- EXERCISE PROMPT -
Copy out every line of the records below word for word, leaving out the pictures.

- RECORD EXTRACTS -

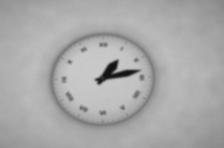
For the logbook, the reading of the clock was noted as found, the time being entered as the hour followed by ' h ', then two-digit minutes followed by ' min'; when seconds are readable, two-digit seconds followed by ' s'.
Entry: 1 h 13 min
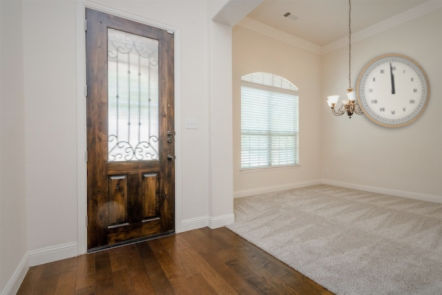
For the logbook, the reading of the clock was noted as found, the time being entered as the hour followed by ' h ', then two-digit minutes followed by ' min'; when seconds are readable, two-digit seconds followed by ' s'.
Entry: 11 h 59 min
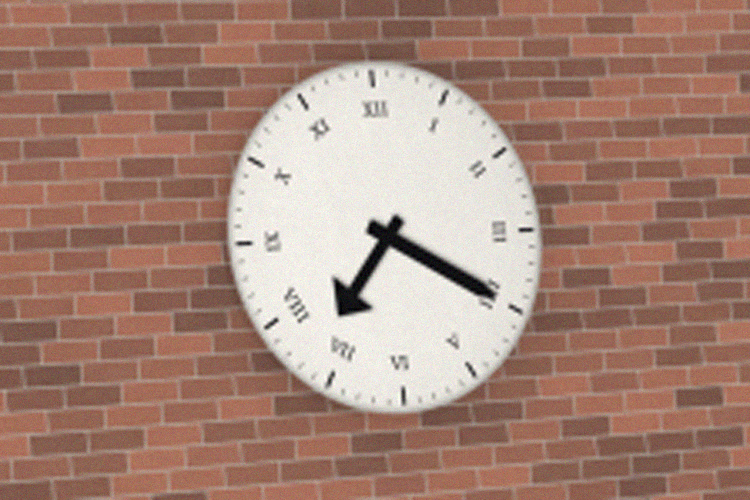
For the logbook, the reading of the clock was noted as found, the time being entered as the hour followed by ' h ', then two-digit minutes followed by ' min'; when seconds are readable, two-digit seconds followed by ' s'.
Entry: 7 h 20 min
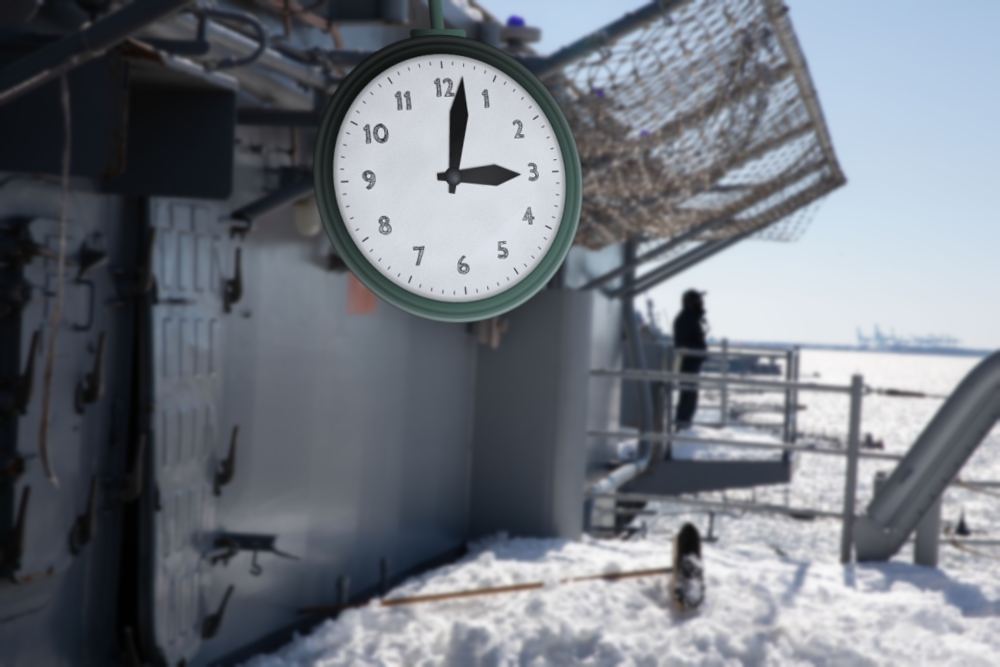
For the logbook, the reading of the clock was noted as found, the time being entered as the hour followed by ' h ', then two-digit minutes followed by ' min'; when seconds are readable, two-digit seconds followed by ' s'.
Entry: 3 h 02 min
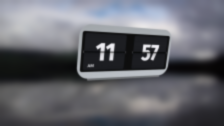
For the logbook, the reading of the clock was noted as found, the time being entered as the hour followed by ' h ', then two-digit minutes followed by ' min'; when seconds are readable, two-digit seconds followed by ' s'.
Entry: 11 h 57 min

- RESULT OF THE EXERCISE -
For the logbook, the reading of the clock was noted as found, the time being entered as the hour followed by ' h ', then two-digit minutes followed by ' min'; when seconds are readable, two-digit seconds followed by ' s'.
Entry: 1 h 13 min
For the logbook, the reading of the clock was noted as found, the time being entered as the hour followed by ' h ', then two-digit minutes followed by ' min'; when seconds are readable, two-digit seconds followed by ' s'.
Entry: 11 h 59 min
For the logbook, the reading of the clock was noted as found, the time being entered as the hour followed by ' h ', then two-digit minutes followed by ' min'; when seconds are readable, two-digit seconds followed by ' s'.
Entry: 7 h 20 min
For the logbook, the reading of the clock was noted as found, the time being entered as the hour followed by ' h ', then two-digit minutes followed by ' min'; when seconds are readable, two-digit seconds followed by ' s'.
Entry: 3 h 02 min
For the logbook, the reading of the clock was noted as found, the time being entered as the hour followed by ' h ', then two-digit minutes followed by ' min'; when seconds are readable, two-digit seconds followed by ' s'.
Entry: 11 h 57 min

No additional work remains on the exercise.